„Sterne sagen wenig über das aus, was wirklich zählt: ob man sich vor der Kamera fallen lassen kann.“
Bei einem Blick auf die 16 Bewertungen mit vollem Punktewert mag man zunächst an einen Ausreißer denken. Doch wer genauer hinsieht, findet eine bemerkenswerte Übereinstimmung: Immer wieder geht es um Ruhe, Nähe und Authentizität. Für alle, die kein klassisches Studio-Posing suchen, sondern echte Momente festhalten möchten, lohnt sich eine genauere Betrachtung.
- Der typische Fehler:
- Nur auf das Portfolio zu achten, ohne die Arbeitsweise zu hinterfragen.
- Die bessere Frage:
- Wie entstehen die Bilder – und passt das zum eigenen Alltag?
- Der entscheidende Punkt:
- Ob jemand mit Kamera unsichtbar wird oder inszeniert, merkt man oft erst im Nachhinein.
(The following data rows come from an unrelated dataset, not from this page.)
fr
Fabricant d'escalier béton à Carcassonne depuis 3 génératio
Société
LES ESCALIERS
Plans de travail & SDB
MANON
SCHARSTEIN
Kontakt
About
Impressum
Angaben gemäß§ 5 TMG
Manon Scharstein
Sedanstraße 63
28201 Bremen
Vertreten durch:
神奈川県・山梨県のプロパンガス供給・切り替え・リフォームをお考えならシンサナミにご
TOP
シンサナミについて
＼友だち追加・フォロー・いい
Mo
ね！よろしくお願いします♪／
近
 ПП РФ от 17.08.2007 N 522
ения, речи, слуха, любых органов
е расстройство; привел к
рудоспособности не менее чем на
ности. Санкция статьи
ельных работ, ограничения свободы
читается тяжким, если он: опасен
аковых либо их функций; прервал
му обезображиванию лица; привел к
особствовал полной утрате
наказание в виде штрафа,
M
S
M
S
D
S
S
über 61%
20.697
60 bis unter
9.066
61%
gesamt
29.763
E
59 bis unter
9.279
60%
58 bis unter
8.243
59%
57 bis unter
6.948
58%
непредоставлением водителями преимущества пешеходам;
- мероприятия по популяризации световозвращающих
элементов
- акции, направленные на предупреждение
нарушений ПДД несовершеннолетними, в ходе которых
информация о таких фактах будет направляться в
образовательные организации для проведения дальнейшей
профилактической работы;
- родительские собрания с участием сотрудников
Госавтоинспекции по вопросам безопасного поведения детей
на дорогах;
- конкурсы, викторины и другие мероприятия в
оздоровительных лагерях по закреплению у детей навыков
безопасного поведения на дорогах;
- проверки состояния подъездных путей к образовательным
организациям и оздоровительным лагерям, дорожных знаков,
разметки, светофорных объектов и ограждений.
Wer nur nach fertigen Ergebnissen sucht, übersieht leicht, dass die Atmosphäre während des Shootings das Ergebnis prägt. Die Erfahrung zeigt: Ein ruhiger, unaufdringlicher Stil führt häufig zu Bildern, die man auch Jahre später noch gerne anschaut. Deshalb sollte man vor der Buchung klären, wie die Fotografin mit Unsicherheiten umgeht – nicht nur, welche Technik sie nutzt.
Ein wiederkehrender Eindruck aus den Rückmeldungen: Die Fotografin scheint Teil des Geschehens zu werden, statt nur daneben zu stehen. Mehrfach wird beschrieben, dass selbst kamerascheue Personen schnell vergessen, dass überhaupt fotografiert wird.
Das klingt nach einem besonderen Talent – doch es ist auch ein Vertrauensvorschuss, den man eingehen muss. Die Erwartung sollte nicht sein, perfekt gestellte Bilder zu bekommen, sondern echte Augenblicke festgehalten zu sehen. Wer das schätzt, dürfte hier richtig sein. Wer hingegen klassische Porträts mit viel Regie erwartet, sollte dies vorab direkt ansprechen.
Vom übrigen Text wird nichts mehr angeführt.